Loving Vincent (2017) es una coproducción polaco-británica recientemente estrenada en nuestro país. Y hay que indicar que, a primera vista, no parece ni muy novedoso ni muy atrayente estrenar una película sobre Van Gogh a estas alturas de siglo XXI. Porque ha habido muchas, y muy buenas. Como El loco del pelo rojo (1956) de Vicente Minnelli, con Kirk Douglas como el susodicho loco. O Vincent y Theo (1990) de Robert Altman, donde Tim Roth encarnaba —y nunca mejor dicho, por su extraordinario parecido— al genial pintor postimpresionista.

Por lo tanto, puestos a realizar un biopic sobre Van Gogh, la única forma posible de abordarlo era jugándose el todo por el todo.

Un museo dentro la sala de cine

Y eso es lo que han hecho los directores del film; el británico Hugh Welchman y, sobre todo, la pintora polaca Dorota Kobiela. Porque este film es único en la historia del cine. Se trata de una película de animación hecha con cuadros pintados al óleo. Esto es, cada uno de sus ¡65.000! fotogramas es una pintura al óleo realizada por uno de los 125 pintores de formación académica seleccionados para realizar el proyecto. Cualquiera puede comprender lo titánico del esfuerzo, que ha durado la friolera de doce años.

 

Vincent

Así pintaba Van Gogh… || Fuente: Youtube

Ni que decir tiene que todos los fotogramas son cuadros postimpresionistas, que podrían haber sido realizados por el mismísimo Vincent Van Gogh. De hecho, la inmensa mayoría de los «escenarios» de la película se basan en obras del genio neerlandés, como Trigal con cuervos, en la imagen, o El café de noche para la escena inicial. Los autores de la película fueron modificando estos cuadros, pincelada a pincelada, para dar impresión de movimiento.

El posible resultado, a la vista del tráiler, era más que prometedor:

Y esta primera impresión se confirma con el visionado de la película en su totalidad.  Se trata de una de las mejores obras del año, si no de la década. Dejando de lado la trama, de la que se tratará más adelante, el que la ve se siente ante una obra de arte absoluta. Y es que, a lo largo de sus cortos 80 minutos, uno no puede dejar de pensar en que cuando los hermanos Lumière acojonaron a medio París con su tren en 1895 estaban pensando en un futuro como este.

Y resulta que el cine era esto…

Porque en esto consiste, o ha de consistir, el cine. En contar una historia mediante el lenguaje visual más apropiado y que más puede llegar al espectador. Ni más ni menos. Y es que con Loving Vincent no hablamos de buscarse una excusa para buscar una innovación vacía y sin contenido en el arte de narrar historias en una pantalla.

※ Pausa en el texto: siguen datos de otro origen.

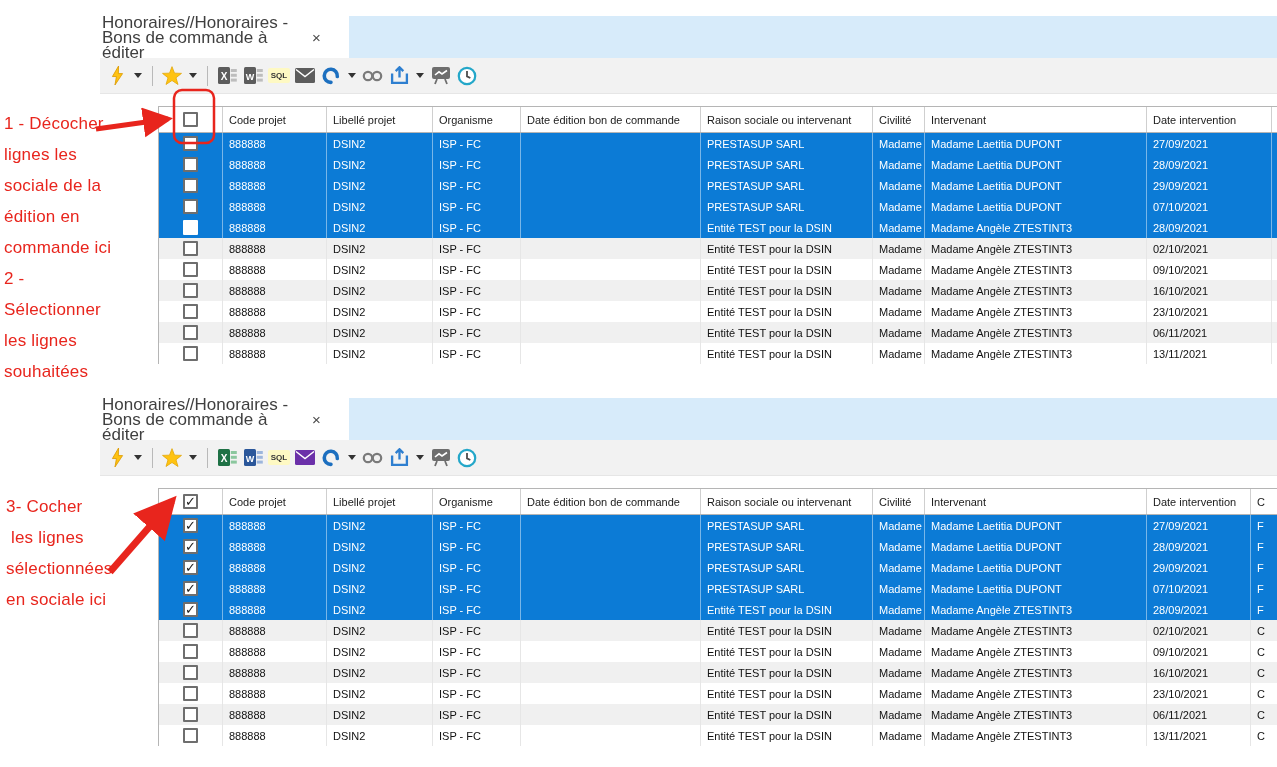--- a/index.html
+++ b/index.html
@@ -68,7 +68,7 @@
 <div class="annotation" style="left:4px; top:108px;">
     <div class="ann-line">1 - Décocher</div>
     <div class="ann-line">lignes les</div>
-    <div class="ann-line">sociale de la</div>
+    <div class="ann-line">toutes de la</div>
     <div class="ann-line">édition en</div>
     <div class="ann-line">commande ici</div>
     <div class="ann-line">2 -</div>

Es al contrario. Aquí unos artistas tienen una historia que contar, o pretenden hacer un homenaje a su pintor favorito, y eligen el lenguaje que mejor le sirve a la película. Cueste lo que cueste, ya sea dinero o tiempo.

Vincent

…y así queda en «Loving Vincent» || Fuente: Youtube

Y eso se ve en detalles muy poco propios de este tipo de películas, muchas supuestamente innovadoras. Y es que no sobra ni un solo plano. Los directores no se recrean en su arte ni en su innovación. No dicen «aquí estoy yo» con vacíos y eternos paisajes —Peter Jackson, declárate culpable— en los que el pueblo llano pueda admirar lo grandes directores que son. No obstante, uno puede «notar» la cámara moverse. Puede sentir la puesta en escena. Puede entender la película fuera del campo de la animación. Y se la imagina igual. Y, por encima de todo, se la cree.

Porque todo está al servicio de la historia. Y hay quién dirá que esta trama es lo más flojo de la película. Y tendrá razón. Ninguna película es perfecta, y Loving Vincent tampoco. Pero sí que lo es en lo que significa para el cine. Porque Kobiela y Welchman sabían que su guion era quizá una historia un tanto manida. Que la investigación de Armand Roulin sobre cómo pasó Van Gogh sus últimos días ya se había hecho mil veces, desde Ciudadano Kane (1940) a La Red Social (2010).

Y supieron que tenían que darle un valor añadido a esa trama. Que una película de acción real sobre los últimos días del maravilloso pintor no iba a pasar a la historia. Que no le haría justicia a Van Gogh.

Y emplearon doce años en fabricar su sueño. Una película de Van Gogh sobre Van Gogh.